Thread: Data warehouse & OLAP
hi,
I'm working in the implementation of a datawarehouse on Postgres.
For analisys of aggregated data I'd like to use some OLAP tools like for example, Mondrian, OR use the meterialized view (if better).
My questions:
is there any documentation about warehouse (with OLAP or materialized view) on Postgres?
Which is better? OLAP tools (I think) or materialized view?

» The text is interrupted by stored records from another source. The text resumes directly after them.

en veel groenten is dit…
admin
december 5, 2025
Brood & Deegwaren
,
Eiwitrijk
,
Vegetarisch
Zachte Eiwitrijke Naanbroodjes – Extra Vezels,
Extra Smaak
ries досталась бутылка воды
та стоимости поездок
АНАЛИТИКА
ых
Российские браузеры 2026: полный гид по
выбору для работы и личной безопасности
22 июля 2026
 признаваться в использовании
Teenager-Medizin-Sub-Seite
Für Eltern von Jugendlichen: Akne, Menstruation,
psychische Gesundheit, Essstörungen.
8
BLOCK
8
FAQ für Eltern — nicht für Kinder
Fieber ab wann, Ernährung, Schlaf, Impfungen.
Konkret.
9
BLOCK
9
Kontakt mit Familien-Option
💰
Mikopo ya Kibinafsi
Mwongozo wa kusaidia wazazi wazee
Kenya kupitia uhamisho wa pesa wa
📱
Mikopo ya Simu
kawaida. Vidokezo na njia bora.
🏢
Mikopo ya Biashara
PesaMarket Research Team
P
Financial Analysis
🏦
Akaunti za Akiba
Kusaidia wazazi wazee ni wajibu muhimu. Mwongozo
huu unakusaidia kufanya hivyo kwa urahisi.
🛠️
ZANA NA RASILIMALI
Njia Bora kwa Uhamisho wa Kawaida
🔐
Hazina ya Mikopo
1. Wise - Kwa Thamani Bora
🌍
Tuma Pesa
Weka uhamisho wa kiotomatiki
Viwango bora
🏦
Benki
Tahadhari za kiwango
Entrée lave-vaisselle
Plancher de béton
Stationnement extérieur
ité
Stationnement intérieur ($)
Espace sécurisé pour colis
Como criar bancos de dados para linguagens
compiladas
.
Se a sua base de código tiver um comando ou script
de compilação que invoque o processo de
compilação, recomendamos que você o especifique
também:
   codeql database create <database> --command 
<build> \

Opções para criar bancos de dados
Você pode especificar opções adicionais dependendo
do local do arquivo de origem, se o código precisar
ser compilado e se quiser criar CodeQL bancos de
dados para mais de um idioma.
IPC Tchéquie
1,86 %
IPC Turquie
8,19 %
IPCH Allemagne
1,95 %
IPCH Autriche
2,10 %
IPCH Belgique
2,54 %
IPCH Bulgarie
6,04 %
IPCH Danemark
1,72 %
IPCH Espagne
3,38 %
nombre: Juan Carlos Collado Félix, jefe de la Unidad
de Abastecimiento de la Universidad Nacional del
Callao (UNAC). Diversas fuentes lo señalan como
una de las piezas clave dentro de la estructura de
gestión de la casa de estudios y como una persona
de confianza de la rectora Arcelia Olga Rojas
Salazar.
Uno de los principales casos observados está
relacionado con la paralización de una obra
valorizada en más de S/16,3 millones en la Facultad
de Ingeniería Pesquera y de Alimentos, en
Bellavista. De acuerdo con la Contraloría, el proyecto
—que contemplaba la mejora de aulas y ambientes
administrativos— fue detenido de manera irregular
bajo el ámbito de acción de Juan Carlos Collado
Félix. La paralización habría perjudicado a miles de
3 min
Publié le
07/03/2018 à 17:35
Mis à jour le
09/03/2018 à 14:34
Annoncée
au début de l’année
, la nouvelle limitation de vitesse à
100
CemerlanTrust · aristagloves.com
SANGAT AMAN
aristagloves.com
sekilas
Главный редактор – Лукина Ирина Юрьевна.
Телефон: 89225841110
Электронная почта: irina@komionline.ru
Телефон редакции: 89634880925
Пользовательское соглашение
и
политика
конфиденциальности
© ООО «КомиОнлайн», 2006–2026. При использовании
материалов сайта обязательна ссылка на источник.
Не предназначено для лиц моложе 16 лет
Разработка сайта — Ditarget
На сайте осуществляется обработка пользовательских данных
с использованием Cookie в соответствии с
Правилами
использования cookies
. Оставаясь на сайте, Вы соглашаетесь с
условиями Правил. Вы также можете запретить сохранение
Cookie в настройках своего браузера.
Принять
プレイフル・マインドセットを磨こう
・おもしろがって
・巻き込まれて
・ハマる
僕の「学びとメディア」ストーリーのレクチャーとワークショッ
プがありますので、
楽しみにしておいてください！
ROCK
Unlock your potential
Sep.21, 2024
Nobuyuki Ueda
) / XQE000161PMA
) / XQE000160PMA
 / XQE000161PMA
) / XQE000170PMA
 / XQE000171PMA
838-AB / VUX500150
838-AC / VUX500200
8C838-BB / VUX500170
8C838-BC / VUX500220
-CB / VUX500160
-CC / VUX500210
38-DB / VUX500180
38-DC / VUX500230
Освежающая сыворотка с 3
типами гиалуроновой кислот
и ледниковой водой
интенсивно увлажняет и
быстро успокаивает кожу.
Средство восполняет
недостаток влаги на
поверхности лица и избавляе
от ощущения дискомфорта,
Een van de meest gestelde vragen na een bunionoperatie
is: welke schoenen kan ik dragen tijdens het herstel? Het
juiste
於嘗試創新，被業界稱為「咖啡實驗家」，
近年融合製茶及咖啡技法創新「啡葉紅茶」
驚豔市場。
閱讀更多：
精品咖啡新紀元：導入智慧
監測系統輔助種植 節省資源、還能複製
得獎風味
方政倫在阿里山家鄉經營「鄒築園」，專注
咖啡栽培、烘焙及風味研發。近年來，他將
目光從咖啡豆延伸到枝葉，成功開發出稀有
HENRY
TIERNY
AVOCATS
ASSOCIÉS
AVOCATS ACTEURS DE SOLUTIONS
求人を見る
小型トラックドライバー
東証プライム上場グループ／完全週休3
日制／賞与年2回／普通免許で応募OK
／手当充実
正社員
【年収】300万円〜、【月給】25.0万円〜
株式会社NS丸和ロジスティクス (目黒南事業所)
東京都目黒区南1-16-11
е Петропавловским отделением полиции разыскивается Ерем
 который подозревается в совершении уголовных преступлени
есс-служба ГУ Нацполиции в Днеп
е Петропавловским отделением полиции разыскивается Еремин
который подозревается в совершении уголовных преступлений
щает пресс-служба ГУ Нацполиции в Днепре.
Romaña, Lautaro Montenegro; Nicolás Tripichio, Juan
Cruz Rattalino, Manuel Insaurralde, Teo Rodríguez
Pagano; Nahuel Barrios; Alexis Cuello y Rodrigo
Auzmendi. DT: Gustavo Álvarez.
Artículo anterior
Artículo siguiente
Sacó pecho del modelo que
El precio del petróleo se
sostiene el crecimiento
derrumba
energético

Any information is welcome!
Thanks
Stefano
On 8/9/06, Stefano B. <stefano.bonnin@comai.to> wrote: > > > hi, > I'm working in the implementation of a datawarehouse on Postgres. > > For analisys of aggregated data I'd like to use some OLAP tools like for > example, Mondrian, OR use the meterialized view (if better). > > My questions: > is there any documentation about warehouse (with OLAP or materialized view) > on Postgres? > Which is better? OLAP tools (I think) or materialized view? > > Any information is welcome! > Thanks You'll obviously have to identify all possible changes to your normalized data that affect the data warehouse consistency. As far as I know, pgsql doesn't directly support materialized views, so you'll write one or more update_warehouse functions and do one of the following: 1.) set up a collection of triggers to keep track of all changes since the last synchronization. Set up a periodic task (probably using pgAgent) which will invoke the update_warehouse functions which will than update the needed records. 2.) set up a collection of triggers directly calling your update_functions The first option is what probably 99% users need because of the implicit nature of the queries run against warehouse data. An hour, day or even week of the latest data very often makes no difference when analyzing an OLAP cube, but the exact tolerance level obviously depends on the exact queries analysts really run, the resources available/needed to refresh the warehouse, the nature of the data etc. The second option is nice in that it keeps the relational data in sync with the warehouse, but this can only be implemented in specific systems where the update load is tolerable, changes limited in scope and update triggers highly focused on the scope of the change. I can imagine circumstances when you'd need such a setup, but most of the time it's just a theoretical possibility. I have implemented the second approach using the very good Mondrian OLAP server and stunning JRubik analysis interface in one of my systems (small database, several dozen MB, less than a milion records, total) at the price of a ~2 sec delay when updating a row - an action that happens about 50-60 times per day. The reason was very non-technical: we needed to be able to say "you can analyze data in real time". Hope this helps. Cheers, t.n.a.